Sophia Wilson
Today was our deadline. It was still dark when we hugged on the driveway. Your embrace felt solid, warm, stable. Within it I felt frail. We don’t know who is more at risk. You, with your chronic night cough. The insufficient protective gear. The leaky protocols. Me, with a relapsing and remitting immunological disease and on the wrong side of fifty. Children are supposed to be okay, but what about our middle daughter, the one with severe allergies, who is taken down for weeks, even by a common cold?
Four years ago, when mice got inside, I pulled everything apart to find their entry points, which were numerous. I plugged holes in the floorboards with Blu-Tack and taped over them. I stuffed newspaper behind the sink and taped over that. I wedged an old breadboard behind the kitchen cupboard to seal a hole in the wall, and ran tape along the base of every skirting board in the house. It worked. After a while, we no longer even noticed the tape.

A month ago, mice chewed their way through the blockades, penetrating cupboards and walls. They nested in our couch. We found one in our six-year-old’s bed. I’ve been frantic with re-blocking and cleaning.
A fortnight ago, dozens of black moths made their way into our living room, where they died. Our eldest daughter googled ‘black moths’ and informed us they were a harbinger of death.
Some people have found the lockdown a reprieve of sorts, albeit a troubling and strange one. Some have found it extremely financially worrying. We’ve experienced an intensely fraught period of anxious adjustment, on top of work as usual – only there’s nothing as usual about work anymore. We’ve grappled with how to negotiate the future. We’ve assigned guardians for the kids in the event of our deaths. We’ve borrowed a caravan and made it ready – an isolation chamber; a father and husband’s new home as of today. We don’t know how long this separation will go on. Only that it’s likely to be longer than anticipated. We will be hypervigilant and alert for the appearance of symptoms. We’ll wave across the gap. Take the dirty laundry in with gloves. Deposit meals at the caravan door and then treat the dishes as fomites.
This morning you set out to care for the unwell. I watched the headlights of your truck disappear around the bend in the dirt road. I shed tears, turned and went inside. The kids were still asleep. A mouse rocketed down the hallway.
Sophia Wilson is a writer living in Otago with her rural GP husband and three children. She has a background in arts, medicine and psychiatry. Her recent poetry/short fiction can be found in StylusLit, Not Very Quiet, Ars Medica, Hektoen International, Poems in the Waiting Room, and elsewhere.
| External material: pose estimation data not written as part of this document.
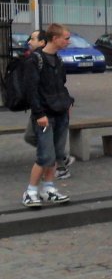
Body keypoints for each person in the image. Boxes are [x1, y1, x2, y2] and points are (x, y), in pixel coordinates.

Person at [22, 23, 74, 208]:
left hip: (60, 113)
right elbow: (31, 90)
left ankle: (49, 188)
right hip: (45, 116)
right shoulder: (35, 60)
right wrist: (39, 114)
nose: (69, 41)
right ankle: (30, 191)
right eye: (66, 38)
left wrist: (68, 102)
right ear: (55, 38)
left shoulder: (58, 60)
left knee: (57, 154)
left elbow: (61, 85)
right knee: (45, 155)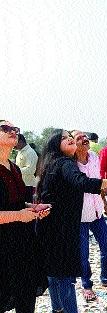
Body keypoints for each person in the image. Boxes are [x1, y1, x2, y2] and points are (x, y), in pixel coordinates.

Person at [37, 129, 107, 313]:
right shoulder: (66, 163)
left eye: (70, 137)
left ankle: (58, 309)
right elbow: (85, 183)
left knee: (55, 274)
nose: (71, 140)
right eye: (65, 138)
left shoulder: (57, 162)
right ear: (54, 144)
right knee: (65, 275)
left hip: (56, 225)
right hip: (61, 228)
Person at [0, 120, 50, 313]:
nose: (13, 132)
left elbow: (17, 202)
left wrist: (34, 208)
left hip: (22, 242)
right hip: (3, 245)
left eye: (15, 129)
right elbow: (15, 211)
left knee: (26, 294)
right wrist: (19, 215)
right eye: (5, 128)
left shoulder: (14, 167)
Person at [72, 130, 107, 302]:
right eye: (79, 138)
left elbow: (100, 184)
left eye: (85, 137)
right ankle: (86, 284)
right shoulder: (70, 163)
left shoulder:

Absolutely marvellous! I am living in Turkey and was drawn to your honesty and I was astonished by it. How can this be? Then I read you are a New Zealander! Please keep writing! Anything! As the mouse hurtles, so do we, down the hall. Thank you!
Thank you, Claire. It’s heartwarming to know Corpus connected us from here in the Antipodes to you in Turkey. Yes, mice certainly get us hurtling- lots of movement within the stasis of our bubbles.
All the best,
Sophia
I guess I meant mind heart and body hurtle from one inconsequential act to the next, being so destabilised a lot of the time lately…Speaking personally!
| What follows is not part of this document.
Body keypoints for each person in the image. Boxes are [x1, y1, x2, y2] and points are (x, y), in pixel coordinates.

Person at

Yes, I agree – surprisingly hard to settle despite less venturing into the outer world. Things are changing so fast it’s hard to keep pace.
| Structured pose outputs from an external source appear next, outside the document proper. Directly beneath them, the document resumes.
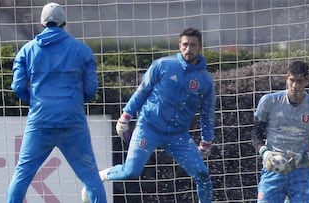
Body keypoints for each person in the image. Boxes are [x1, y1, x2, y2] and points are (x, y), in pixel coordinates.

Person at [81, 27, 216, 203]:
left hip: (178, 136)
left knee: (202, 174)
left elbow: (208, 113)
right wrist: (126, 116)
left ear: (200, 47)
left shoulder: (205, 80)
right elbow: (142, 91)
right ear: (179, 45)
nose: (188, 49)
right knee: (131, 171)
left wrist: (207, 140)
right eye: (185, 44)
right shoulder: (163, 65)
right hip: (149, 127)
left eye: (193, 45)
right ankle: (99, 177)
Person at [7, 2, 106, 203]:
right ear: (64, 23)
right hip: (72, 121)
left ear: (42, 24)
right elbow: (91, 89)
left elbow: (17, 87)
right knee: (90, 176)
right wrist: (73, 103)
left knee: (22, 174)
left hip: (40, 121)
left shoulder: (27, 51)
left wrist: (35, 102)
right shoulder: (83, 51)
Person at [252, 60, 309, 203]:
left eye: (299, 81)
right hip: (273, 170)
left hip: (300, 173)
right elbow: (256, 135)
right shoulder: (269, 102)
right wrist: (265, 152)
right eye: (291, 80)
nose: (295, 86)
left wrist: (304, 157)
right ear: (286, 78)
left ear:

Thank you Sophia. Thank you and your family.
Thank you Sophia, and good luck.
Wonderful writing, thanks for sharing Sophia…
Love this, so evocative. Thank you!
Thank you all for the lovely feedback. I hope everyone stays well and safe in these strange, worrying and transformative times,
Sophia
DEAR Sophia,
Thank you again for your writing and sharing something so personal and real. Magnificent writing. Your actual family circumstances are so difficult. I send heartfelt wishes for your family, for your health and general protection. Your gift to the nation at this time is huge. Bless you all.
Thank you, Claire.
Oh Sophia – so glad you wrote but your description was so vivid I found myself looking around wildly for the sight of a small brown shadow running along the wall, just visible out of the corner of my eye. We had some mice last year and they drove me crazy. What you wrote brought it all back to me. I do hope things improve for you and your family. – you must keep writing – you are an inspiration to us all.
Dear Heather,
Thank you. I think our situation is one reflected in so many forms here and abroad currently. I find many people are inspirations in this crisis- whether they are on the front-line working the supermarket checkout, stacking produce out the back of a Four Square, in ICU in the hospitals caring for current Covid 19 cases, policing the streets for those flouting lock down, opening up websites to help others connect, or at home bravely trying to adjust to new circumstances. We’re all in this together. Even the small, brown mice.